INSTRUCTION
Please turn the lines of data starting at the line containing "assurantielles plus sophistiquées, intégrant" and ending at the line containing "crédit bancaire en" into a Markdown table with a Row column for the row number and a Text column for the line. Leave out blank lines.

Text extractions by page
= = = = =
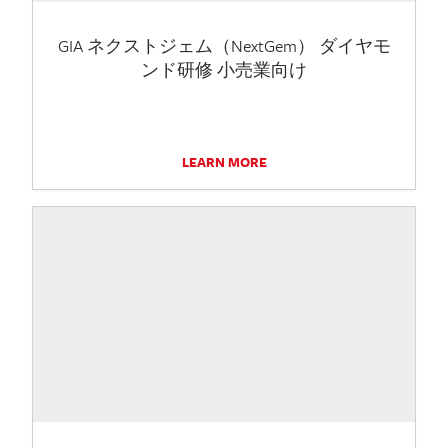
GIA ネクストジェム（NextGem） ダイヤモ
ンド研修 小売業向け
LEARN MORE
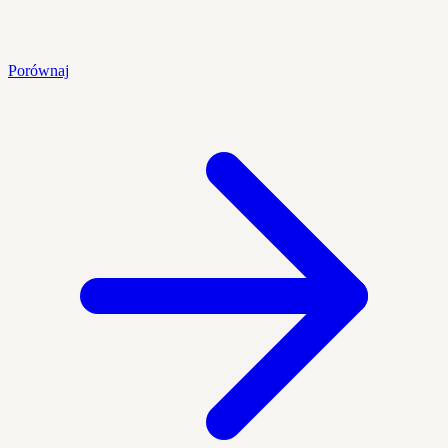
Porównaj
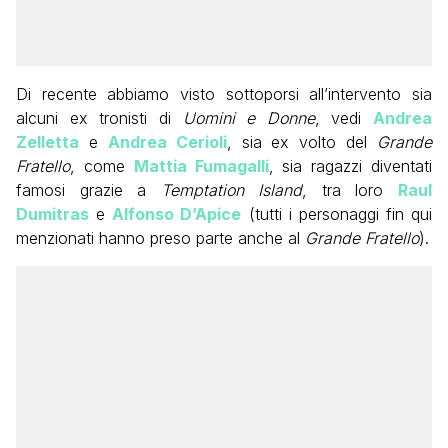
Di recente abbiamo visto sottoporsi all’intervento sia
alcuni ex tronisti di
Uomini e Donne
, vedi
Andrea
Zelletta
e
Andrea Cerioli
, sia ex volto del
Grande
Fratello
, come
Mattia Fumagalli
, sia ragazzi diventati
famosi grazie a
Temptation Island
, tra loro
Raul
Dumitras
e
Alfonso D’Apice
(tutti i personaggi fin qui
menzionati hanno preso parte anche al
Grande Fratello
).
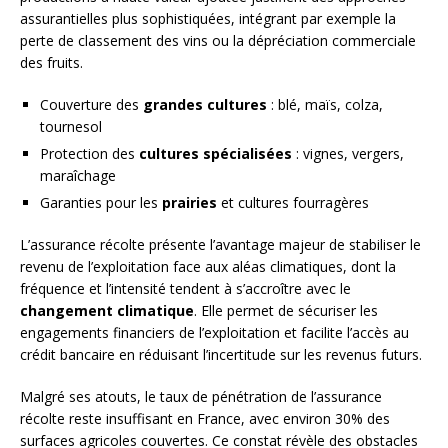
assurantielles plus sophistiquées, intégrant par exemple la
perte de classement des vins ou la dépréciation commerciale
des fruits.
Couverture des
grandes cultures
: blé, maïs, colza,
tournesol
Protection des
cultures spécialisées
: vignes, vergers,
maraîchage
Garanties pour les
prairies
et cultures fourragères
L’assurance récolte présente l’avantage majeur de stabiliser le
revenu de l’exploitation face aux aléas climatiques, dont la
fréquence et l’intensité tendent à s’accroître avec le
changement climatique
. Elle permet de sécuriser les
engagements financiers de l’exploitation et facilite l’accès au
crédit bancaire en réduisant l’incertitude sur les revenus futurs.
Malgré ses atouts, le taux de pénétration de l’assurance
récolte reste insuffisant en France, avec environ 30% des
surfaces agricoles couvertes. Ce constat révèle des obstacles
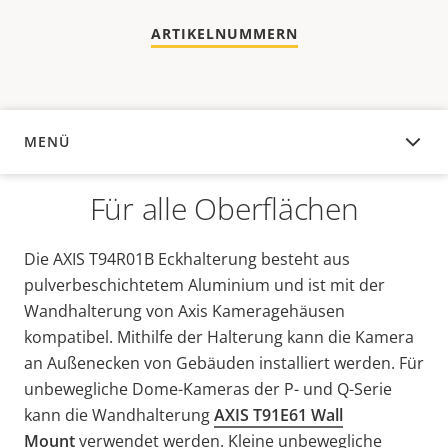
ARTIKELNUMMERN
MENÜ
ÜBERSICHT
Für alle Oberflächen
Die AXIS T94R01B Eckhalterung besteht aus
pulverbeschichtetem Aluminium und ist mit der
Wandhalterung von Axis Kameragehäusen
kompatibel. Mithilfe der Halterung kann die Kamera
an Außenecken von Gebäuden installiert werden. Für
unbewegliche Dome-Kameras der P- und Q-Serie
kann die Wandhalterung
AXIS T91E61 Wall
Mount
verwendet werden. Kleine unbewegliche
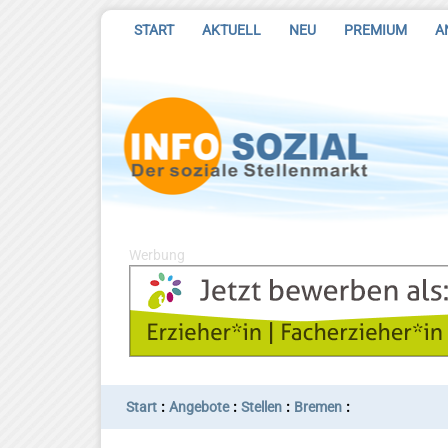
START
AKTUELL
NEU
PREMIUM
A
Werbung
:
:
:
:
Start
Angebote
Stellen
Bremen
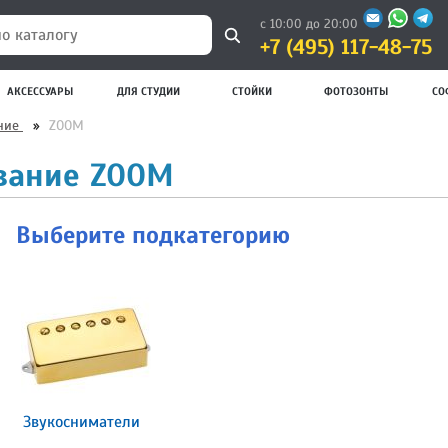
с 10:00 до 20:00
+7 (495) 117-48-75
 каталогу
АКСЕССУАРЫ
ДЛЯ СТУДИИ
СТОЙКИ
ФОТОЗОНТЫ
СО
ание
»
ZOOM
ование ZOOM
Выберите подкатегорию
Звукосниматели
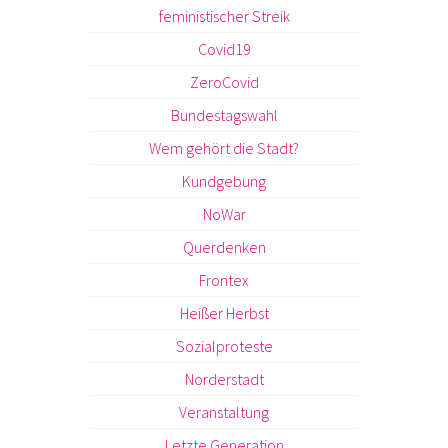
feministischer Streik
Covid19
ZeroCovid
Bundestagswahl
Wem gehört die Stadt?
Kundgebung
NoWar
Querdenken
Frontex
Heißer Herbst
Sozialproteste
Norderstadt
Veranstaltung
Letzte Generation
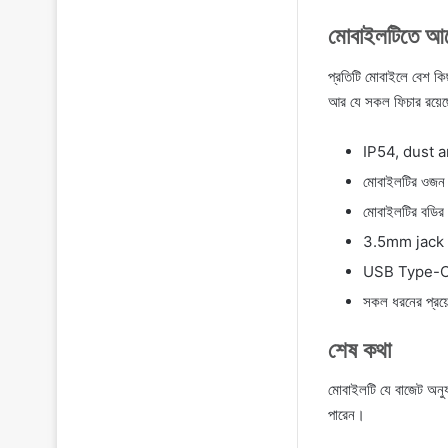
মোবাইলটিতে আর
প্রতিটি মোবাইলে বেশ কিছ
আর যে সকল ফিচার রয়েছে
IP54, dust a
মোবাইলটির ওজন 
মোবাইলটির বডি
3.5mm jack 
USB Type-C 
সকল ধরনের প্রয়
শেষ কথা
মোবাইলটি যে বাজেট অনুয
পারেন।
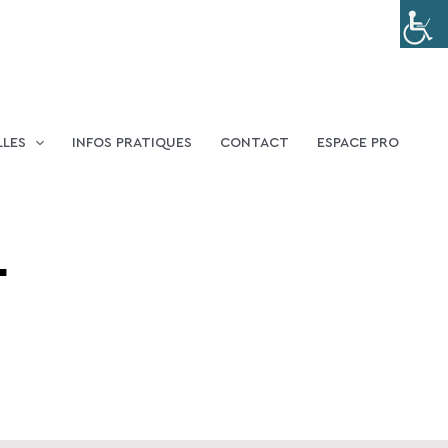
LLES
INFOS PRATIQUES
CONTACT
ESPACE PRO
1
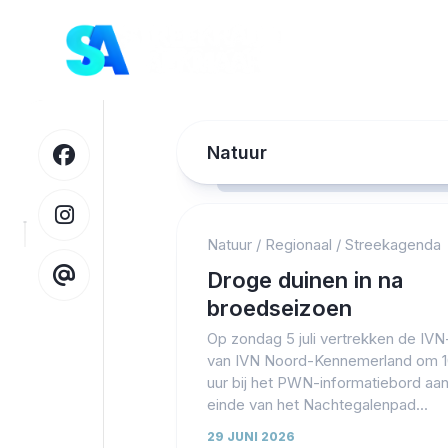
Skip
to
content
Natuur
Natuur
/
Regionaal
/
Streekagenda
Droge duinen in na
broedseizoen
Op zondag 5 juli vertrekken de IV
van IVN Noord-Kennemerland om 1
uur bij het PWN-informatiebord aan
einde van het Nachtegalenpad...
29 JUNI 2026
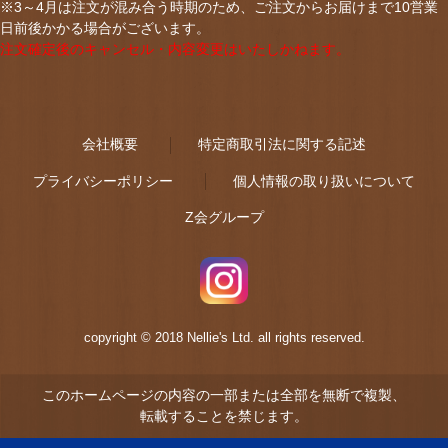
※3～4月は注文が混み合う時期のため、ご注文からお届けまで10営業
日前後かかる場合がございます。
注文確定後のキャンセル・内容変更はいたしかねます。
会社概要
特定商取引法に関する記述
プライバシーポリシー
個人情報の取り扱いについて
Z会グループ
copyright © 2018 Nellie's Ltd. all rights reserved.
このホームページの内容の一部または全部を無断で複製、
転載することを禁じます。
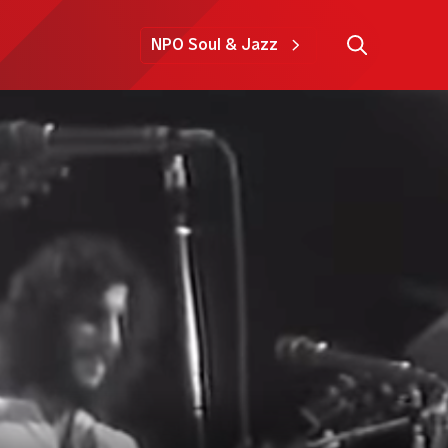
NPO Soul & Jazz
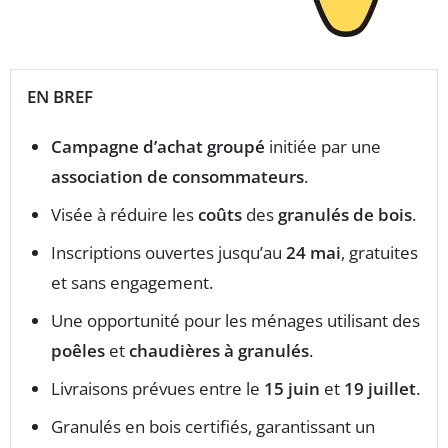
EN BREF
Campagne d’achat groupé
initiée par une
association de consommateurs
.
Visée à réduire les
coûts
des
granulés de bois
.
Inscriptions ouvertes jusqu’au
24 mai
, gratuites
et sans engagement.
Une opportunité pour les ménages utilisant des
poêles
et
chaudières à granulés
.
Livraisons prévues entre le
15 juin
et
19 juillet
.
Granulés en bois certifiés, garantissant un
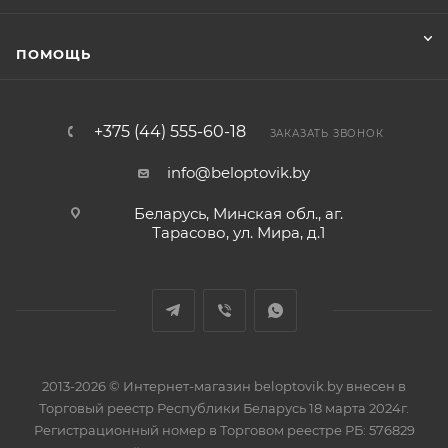
ПОМОЩЬ
+375 (44) 555-60-18
ЗАКАЗАТЬ ЗВОНОК
info@beloptovik.by
Беларусь, Минская обл., аг.
Тарасово, ул. Мира, д.1
2013-2026 © Интернет-магазин beloptovik.by внесен в
Торговый реестр Республики Беларусь 18 марта 2024г.
Регистрационный номер в Торговом реестре РБ: 576829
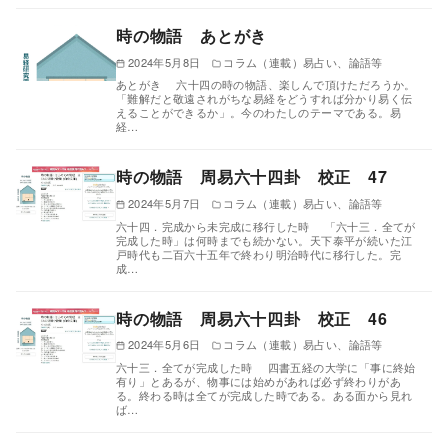
時の物語 あとがき
2024年5月8日
コラム（連載）易占い、論語等
あとがき 六十四の時の物語、楽しんで頂けただろうか。
「難解だと敬遠されがちな易経をどうすれば分かり易く伝
えることができるか」。今のわたしのテーマである。易
経…
時の物語 周易六十四卦 校正 47
2024年5月7日
コラム（連載）易占い、論語等
六十四．完成から未完成に移行した時 「六十三．全てが
完成した時」は何時までも続かない。天下泰平が続いた江
戸時代も二百六十五年で終わり明治時代に移行した。完
成…
時の物語 周易六十四卦 校正 46
2024年5月6日
コラム（連載）易占い、論語等
六十三．全てが完成した時 四書五経の大学に「事に終始
有り」とあるが、物事には始めがあれば必ず終わりがあ
る。終わる時は全てが完成した時である。ある面から見れ
ば…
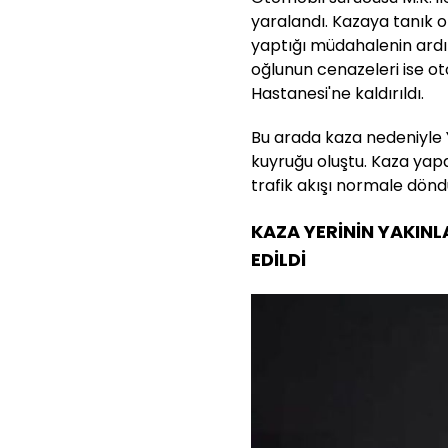
yaralandı. Kazaya tanık ol
yaptığı müdahalenin ardı
oğlunun cenazeleri ise ot
Hastanesi'ne kaldırıldı.
Bu arada kaza nedeniyle 
kuyruğu oluştu. Kaza yap
trafik akışı normale dönd
KAZA YERİNİN YAKINL
EDİLDİ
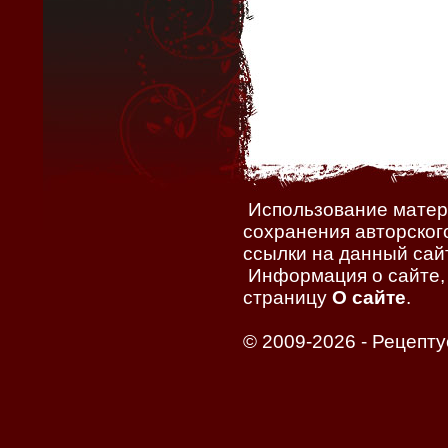
Использование матери
сохранения авторског
ссылки на данный сайт
Информация о сайте, 
страницу
О сайте
.
© 2009-2026 -
Рецепту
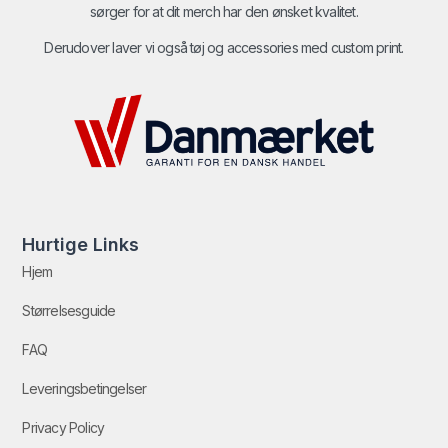
sørger for at dit merch har den ønsket kvalitet.
Derudover laver vi også tøj og accessories med custom print.
Hurtige Links
Hjem
Størrelsesguide
FAQ
Leveringsbetingelser
Privacy Policy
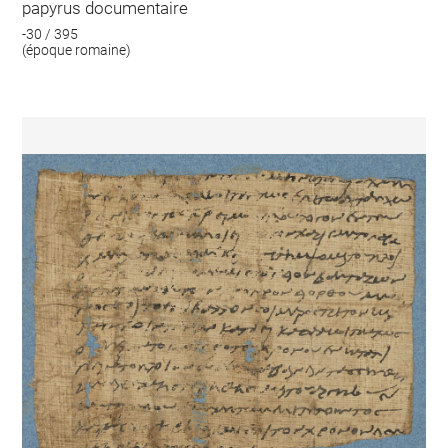
papyrus documentaire
-30 / 395
(époque romaine)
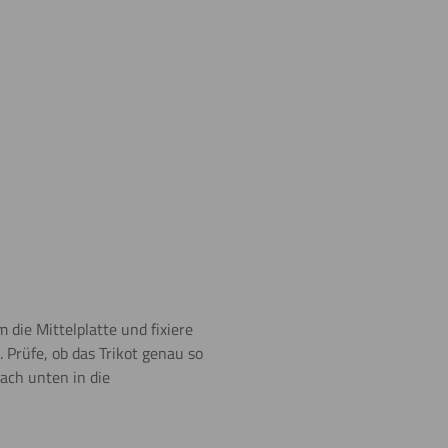
m die Mittelplatte und fixiere
 Prüfe, ob das Trikot genau so
nach unten in die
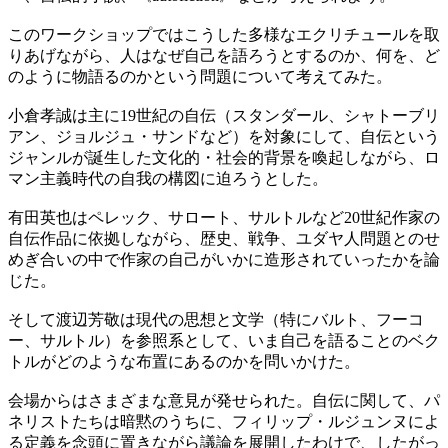
このワークショップではこうした多様なエクリチュールを取
りあげながら、人はなぜ自己を語ろうとするのか、何を、ど
のように物語るのかという問題について考えてみた。
小倉孝誠は主に19世紀の自伝（スタンダール、シャトーブリ
アン、ジョルジュ・サンドなど）を対象にして、自伝という
ジャンルが誕生した文化的・社会的背景を喚起しながら、ロ
マン主義時代の自我の構図に迫ろうとした。
有田英也はペレック、サロート、サルトルなど20世紀作家の
自伝作品に依拠しながら、歴史、戦争、ユダヤ人問題とのせ
めぎ合いの中で作家の自己がいかに造形されていったかを論
じた。
そして渡辺芳敬は現代の思想と文学（特にバルト、フーコ
ー、サルトル）を参照系として、いま自己を語ることのベク
トルがどのような布置にあるのかを問いかけた。
会場からはさまざまな意見が発せられた。自伝に関して、パ
ネリストたちは暗黙のうちに、フィリップ・ルジュンヌによ
る定義を念頭に置きながら議論を展開したわけで、したがっ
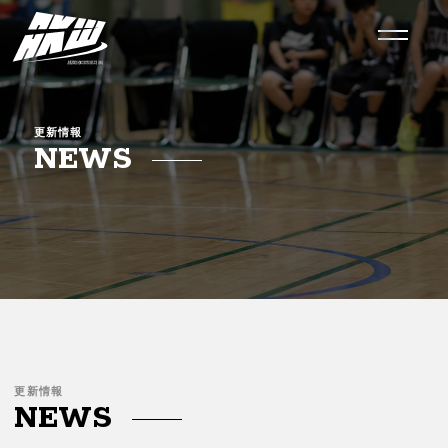
相川ミニバス AKW M
更新情報
NEWS
更新情報
NEWS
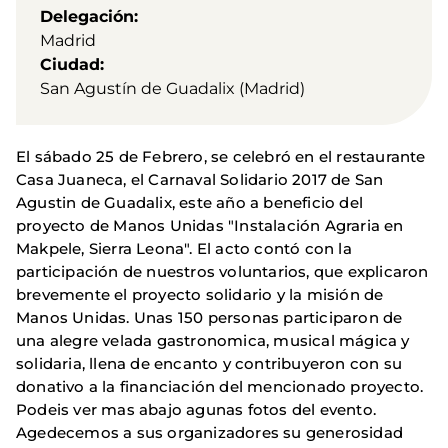
Delegación
Madrid
Ciudad
San Agustín de Guadalix (Madrid)
El sábado 25 de Febrero, se celebró en el restaurante
Casa Juaneca, el Carnaval Solidario 2017 de San
Agustin de Guadalix, este año a beneficio del
proyecto de Manos Unidas "Instalación Agraria en
Makpele, Sierra Leona". El acto contó con la
participación de nuestros voluntarios, que explicaron
brevemente el proyecto solidario y la misión de
Manos Unidas. Unas 150 personas participaron de
una alegre velada gastronomica, musical mágica y
solidaria, llena de encanto y contribuyeron con su
donativo a la financiación del mencionado proyecto.
Podeis ver mas abajo agunas fotos del evento.
Agedecemos a sus organizadores su generosidad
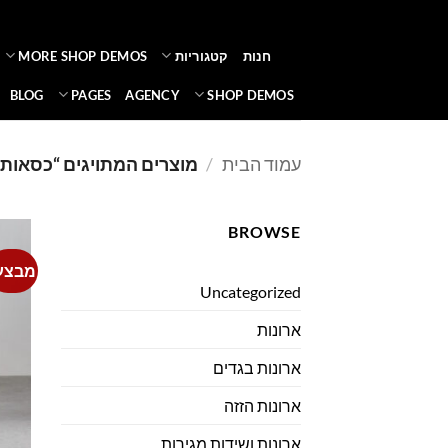
Ski
t
חנות
קטגוריות
MORE SHOP DEMOS
conten
BLOG
PAGES
AGENCY
SHOP DEMOS
עמוד הבית
/
מוצרים המתויגים “כסאות 
BROWSE
מבצע
Uncategorized
ארונות
ארונות בגדים
ארונות הזזה
ארונות ושידות מגירות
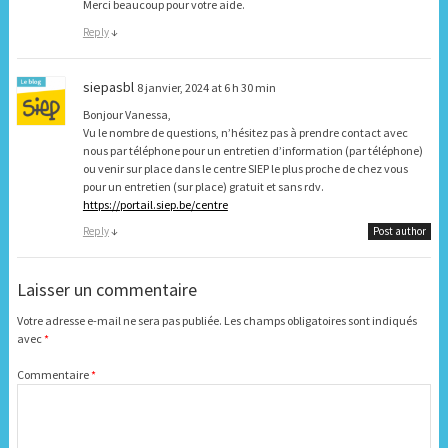
Merci beaucoup pour votre aide.
Reply
↓
siepasbl
8 janvier, 2024 at 6 h 30 min
Bonjour Vanessa,
Vu le nombre de questions, n’hésitez pas à prendre contact avec
nous par téléphone pour un entretien d’information (par téléphone)
ou venir sur place dans le centre SIEP le plus proche de chez vous
pour un entretien (sur place) gratuit et sans rdv.
https://portail.siep.be/centre
Reply
↓
Post author
Laisser un commentaire
Votre adresse e-mail ne sera pas publiée.
Les champs obligatoires sont indiqués
avec
*
Commentaire
*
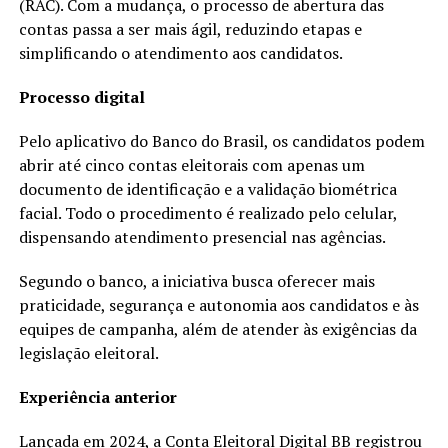
(RAC). Com a mudança, o processo de abertura das
contas passa a ser mais ágil, reduzindo etapas e
simplificando o atendimento aos candidatos.
Processo digital
Pelo aplicativo do Banco do Brasil, os candidatos podem
abrir até cinco contas eleitorais com apenas um
documento de identificação e a validação biométrica
facial. Todo o procedimento é realizado pelo celular,
dispensando atendimento presencial nas agências.
Segundo o banco, a iniciativa busca oferecer mais
praticidade, segurança e autonomia aos candidatos e às
equipes de campanha, além de atender às exigências da
legislação eleitoral.
Experiência anterior
Lançada em 2024, a Conta Eleitoral Digital BB registrou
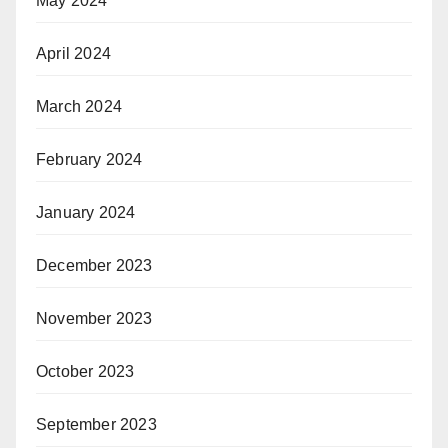
May 2024
April 2024
March 2024
February 2024
January 2024
December 2023
November 2023
October 2023
September 2023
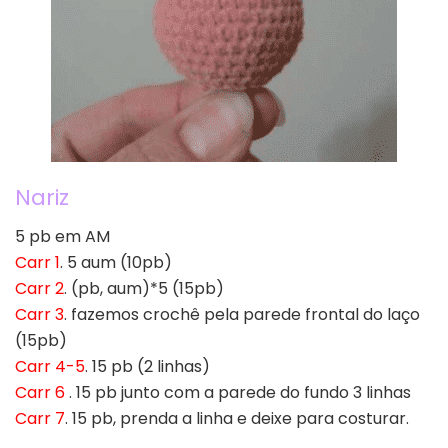
Nariz
5 pb em AM
Carr 1
. 5 aum (10pb)
Carr 2
. (pb, aum)*5 (15pb)
Carr 3
. fazemos crochê pela parede frontal do laço
(15pb)
Carr 4-5
. 15 pb (2 linhas)
Carr 6
. 15 pb junto com a parede do fundo 3 linhas
Carr 7
. 15 pb, prenda a linha e deixe para costurar.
= = = = =
SOLUTION
| Row | Text |
|---|---|
| 1 | assurantielles plus sophistiquées, intégrant par exemple la |
| 2 | perte de classement des vins ou la dépréciation commerciale |
| 3 | des fruits. |
| 4 | Couverture des |
| 5 | grandes cultures |
| 6 | : blé, maïs, colza, |
| 7 | tournesol |
| 8 | Protection des |
| 9 | cultures spécialisées |
| 10 | : vignes, vergers, |
| 11 | maraîchage |
| 12 | Garanties pour les |
| 13 | prairies |
| 14 | et cultures fourragères |
| 15 | L’assurance récolte présente l’avantage majeur de stabiliser le |
| 16 | revenu de l’exploitation face aux aléas climatiques, dont la |
| 17 | fréquence et l’intensité tendent à s’accroître avec le |
| 18 | changement climatique |
| 19 | . Elle permet de sécuriser les |
| 20 | engagements financiers de l’exploitation et facilite l’accès au |
| 21 | crédit bancaire en réduisant l’incertitude sur les revenus futurs. |